What to do >> Give the data again in full, without pictures.

Records supplied >>
--- START ---

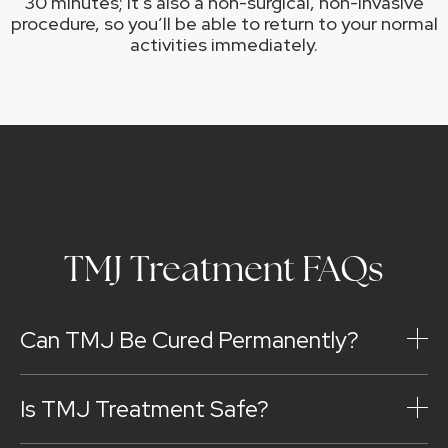
30 minutes; it’s also a non-surgical, non-invasive
procedure, so you’ll be able to return to your normal
activities immediately.
TMJ Treatment FAQs
Can TMJ Be Cured Permanently?
Is TMJ Treatment Safe?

--- END ---

Answer box >>
30 minutes; it’s also a non-surgical, non-invasive
procedure, so you’ll be able to return to your normal
activities immediately.
TMJ Treatment FAQs
Can TMJ Be Cured Permanently?
Is TMJ Treatment Safe?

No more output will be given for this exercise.